Post-pandemic scenario

Obviously, the present is different from the pre-pandemic situation. People from NZ can only travel to Australia, so this obviously benefits ‘Down Under’. In order to gauge the possible impact of tourist returns, we sketch a new scenario in which we raise the number of visitors from New Zealand (Figure 2). In our alternative scenario we assume 80% of departing NZ tourists will visit Australia in 2021, compared to 40% in the pre-pandemic (2019) world, since people are eager to travel after a year of isolation. Yet even in such a positive scenario, the additional income generated would be a drop in the ocean, generating approximately 0.3% of GDP. And this does not include the risk of even more Aussies than usual deciding they need a cross-Tasman trip. 

Sword of Damocles

Australia’s ability to create the travel bubble is also a result of the successful containment of Covid-19 domestically. Another welcome result is the ensuing economic recovery. Q4 2020 saw a 3.1% q/q increase in GDP, bringing  economic activity to only 1.1%below pre-corona levels. In Q1 2021 we expect the recovery to continue as most high frequency data points to further growth. Similarly to the USA, this economic recovery has led to higher inflation expectations in markets, pushing up the yield on 10yr government bonds to 1.74 at the beginning of April. The RBA again tried to temper these expectations at their last meeting, reiterating:

“The Board will not increase the cash rate until actual inflation is sustainably within the 2 to 3 per cent target range. For this to occur, wages growth would need to be materially higher than it is currently. This would require significant gains in employment and a return to a tight labour market.“

The Board expects that these conditions will not be met until 2024 at the earliest.

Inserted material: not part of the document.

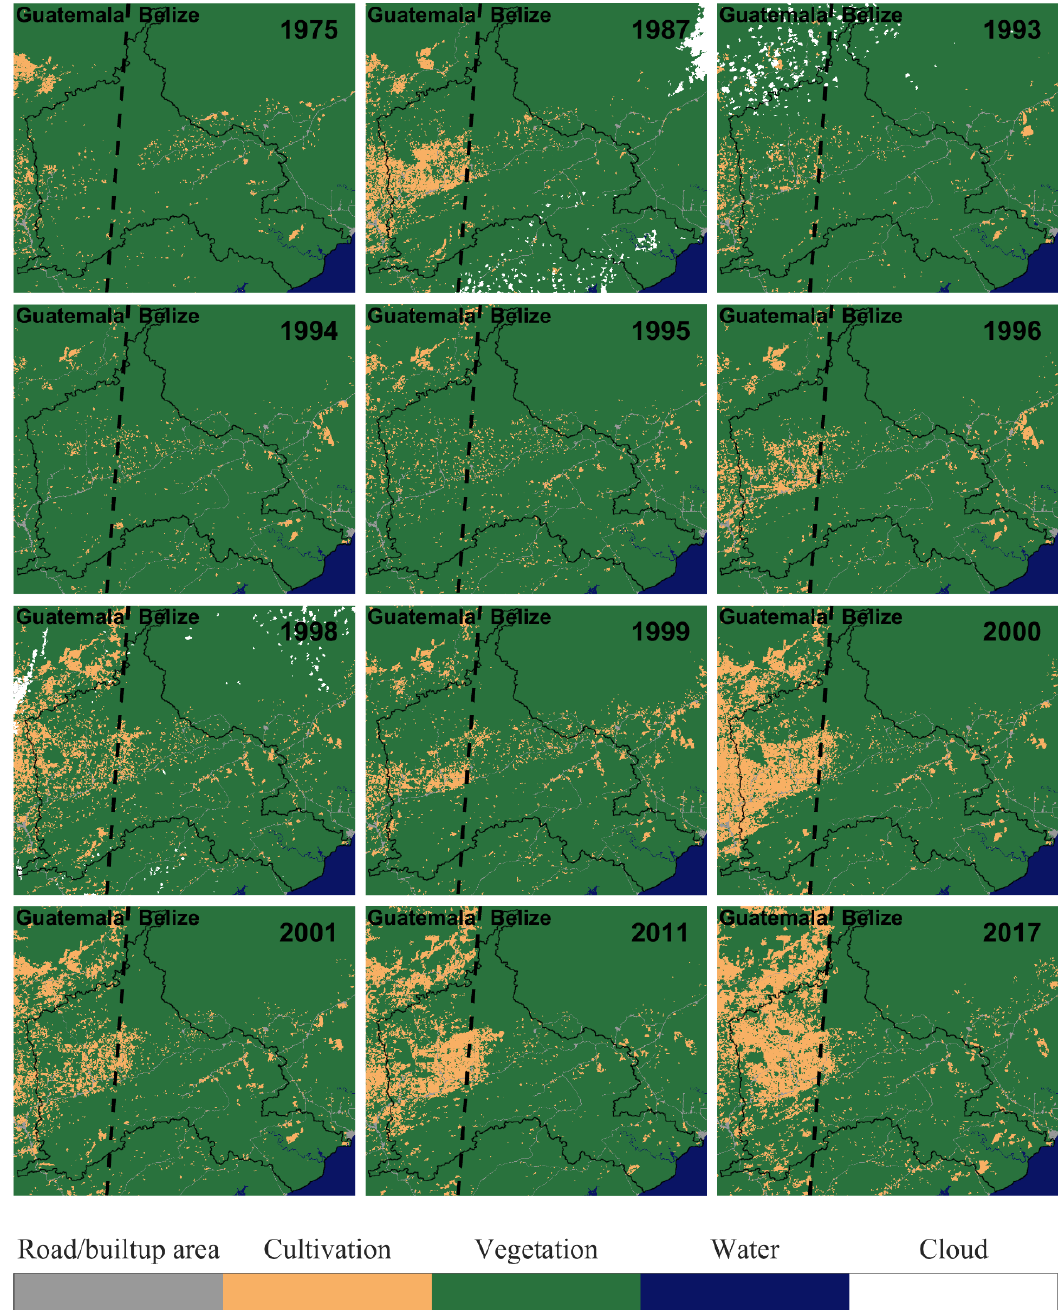
Figure 2. Time series of land use and cover change (LUCC) classification results showing an increase in intensive cultivation starting in Guatemala and spreading into the Belizean portion of the Moho River watershed.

However, the positive developments in employment data seem to suggest otherwise (Figure 3). The unemployment rate is now approaching the pre-pandemic level, while labour force participation and the underemployment rate are also showing the best figures in the last 5 years. So, are the RBA perhaps taking too pessimistic a view?

Figure 3: Labour market strong performance
Figure 3: Labour market strong performanceSource: ABS
Figure 4: But end of JobKeeper means….?
Figure 4: But end of JobKeeper means….?Sources: ABS, RaboResearch

One aspect to bear in mind is that recent employment numbers are inflated due to the JobKeeper and JobMaker programs.[1] JobKeeper supported employers up until 28 March, but the impact of its phase-out now hangs over the labour market like the Sword of Damocles. Estimates suggest around a million employees used this scheme in early 2021, and the Treasury expects about 150,000 workers will be laid off as it ends. Given the high uncertainties, we plot three ceteris paribus scenarios in Figure 4. In the most optimistic (-75,000), unemployment will rise to 6.2%, while in the most pessimistic scenario (-300,000), unemployment rises to 7.8%, which is higher than at any point in 2020. This partly explains what is JobKeeper-ing the RBA cautious, beyond concerns over structural factors weighing on inflation.

Table 1: Economic forecasts
Table 1: Economic forecastsSource: RaboResearch

Footnote

[1] JobMaker is a program to incentivize employers to hire additional employees between 16-35 years of age and runs from Oct. 2020 to Oct. 2021.